Il a ajouté que les investisseurs étrangers sont également sensibles aux mouvements des devises, dans la mesure où la dépréciation de la roupie réduit les rendements effectifs.
Le comportement d’investissement varie selon les régions
Aggarwal a déclaré que les modèles d’investissement NRI diffèrent considérablement selon l’endroit où se trouvent les investisseurs.
Les NRI basés dans le Golfe préfèrent généralement les actifs stables et générateurs de revenus et investissent souvent dans des structures liées à l’immobilier, des REIT et des fonds d’investissement alternatifs (FIA). Ces investissements sont conçus pour générer un revenu régulier après impôts et contribuer à compenser l’inflation et la dépréciation monétaire, ce qui correspond à la culture d’investissement des pays du CCG.
« Dans le Golfe, les investisseurs recherchent des revenus stables et une protection du capital, c’est pourquoi une grande partie de l’exposition à l’Inde passe par des REIT, des FIA et des produits structurés moins volatils », a-t-il déclaré.
En revanche, les NRI vivant aux États-Unis, en Europe et en Asie du Sud-Est sont plus à l’aise avec le risque actions mais évaluent l’Inde par rapport à d’autres marchés mondiaux avant d’engager des capitaux.
Aggarwal a noté que de nombreux investisseurs étrangers sont exposés à des marchés tels que la Chine, où la croissance économique ne se traduit pas toujours par de solides rendements boursiers, ce qui les rend prudents quant à l’alignement des valorisations et des bénéfices en Inde.
Pourquoi les investisseurs étrangers réduisent leur exposition en période de ralentissement économique
Les investisseurs mondiaux ont également tendance à réduire leurs allocations à l’Inde pendant les périodes de sous-performance, car ces derniers ont facilement accès aux grands marchés développés, en particulier aux États-Unis.

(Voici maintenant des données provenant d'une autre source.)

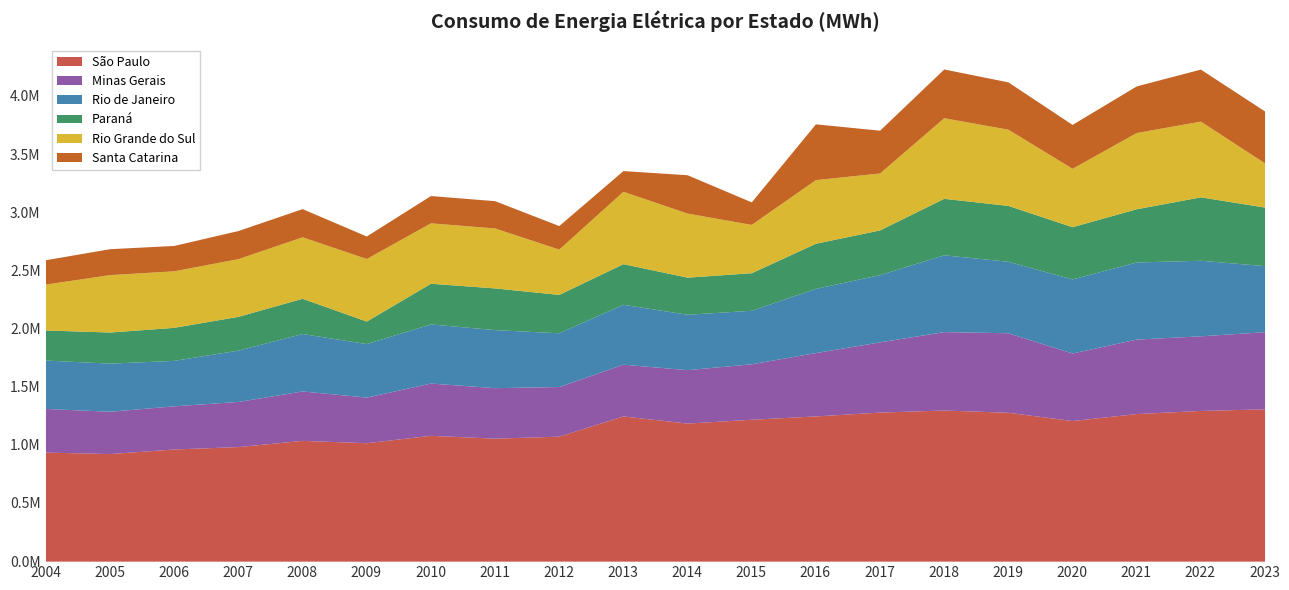

Is it true that Santa Catarina equals 406807.9 at 2019?

True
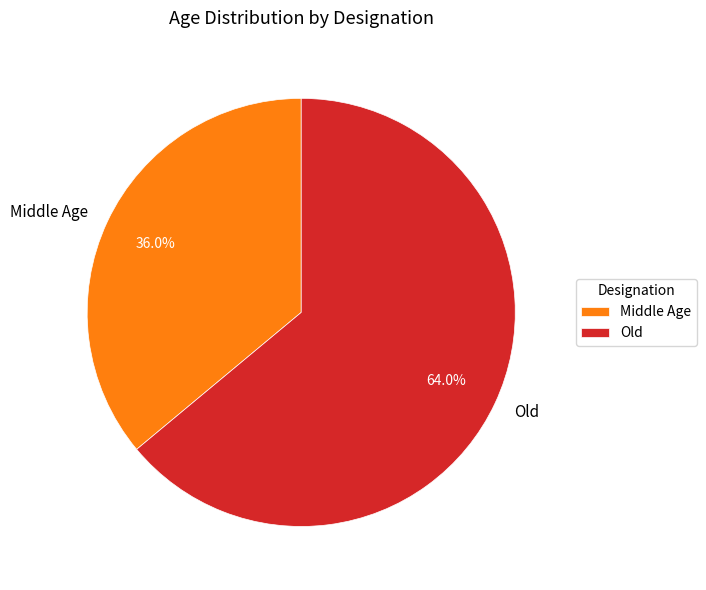

Which slice represents more than half of the pie?

Old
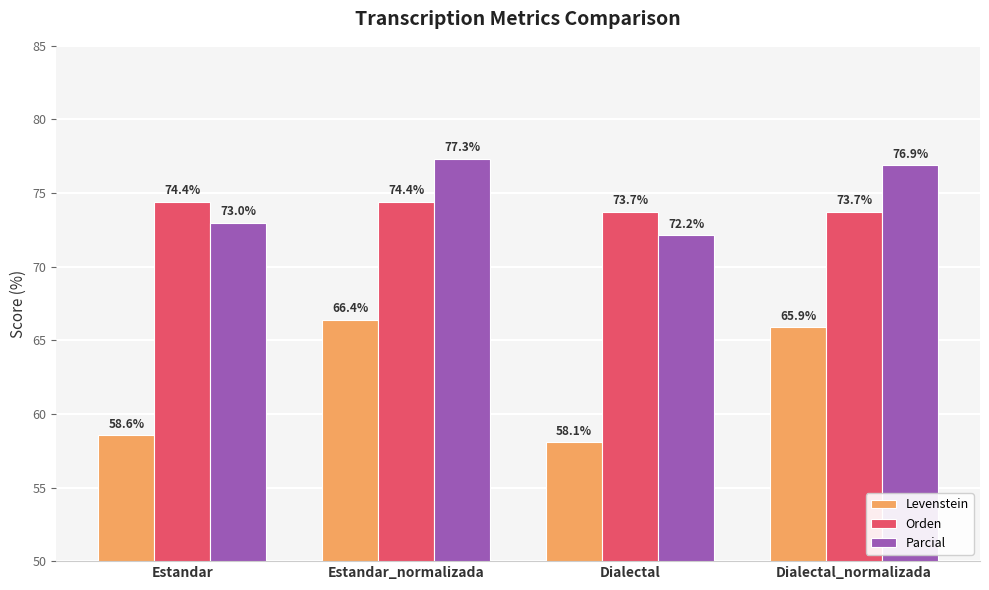

Rank the categories by Parcial value from highest to lowest.

Estandar_normalizada, Dialectal_normalizada, Estandar, Dialectal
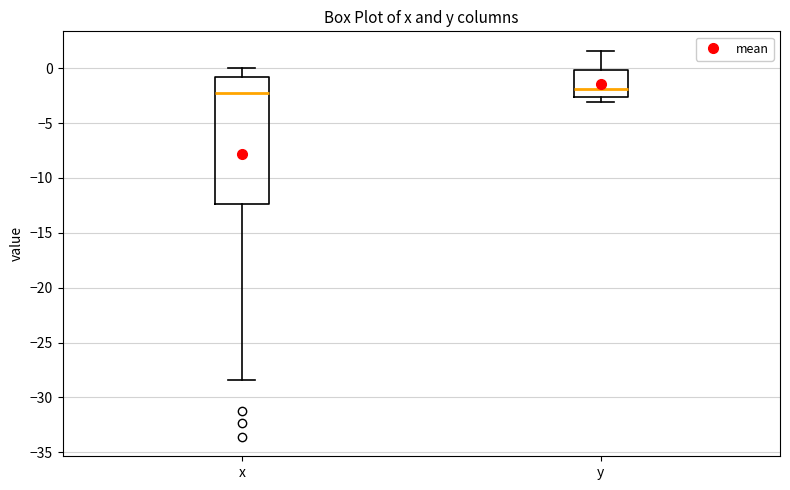

Where is the upper edge of the box for y on the y-axis? The values are not printed on the chart, so give them approximately, as read against the axis.

0.0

Aggarwal a déclaré que le S&P 500 a généré des rendements d’environ 450 % au cours des 15 dernières années en termes de dollars, contre environ 90 % pour l’Inde, ce qui explique pourquoi les investisseurs mondiaux restent souvent sous-pondérés sur les actions indiennes.
La dépréciation de la monnaie réduit encore davantage les rendements effectifs pour les investisseurs étrangers. Il a estimé que la faiblesse de la roupie a érodé près de la moitié des rendements des NRI au cours des quinze dernières années.
Il a ajouté que les préoccupations liées aux valorisations jouent également un rôle, dans la mesure où l’Inde figure actuellement parmi les marchés les plus chers en dehors des États-Unis, tandis que des régions telles que l’Europe, le Japon, la Chine, la Corée du Sud et Taiwan offrent des valorisations relativement inférieures.
L’attention récente portée à l’intelligence artificielle à l’échelle mondiale a également réorienté l’intérêt des investisseurs vers les marchés d’Asie de l’Est, profondément intégrés dans la chaîne d’approvisionnement de l’IA, ce qui rend plus difficile pour l’Inde d’attirer des capitaux étrangers supplémentaires à court terme.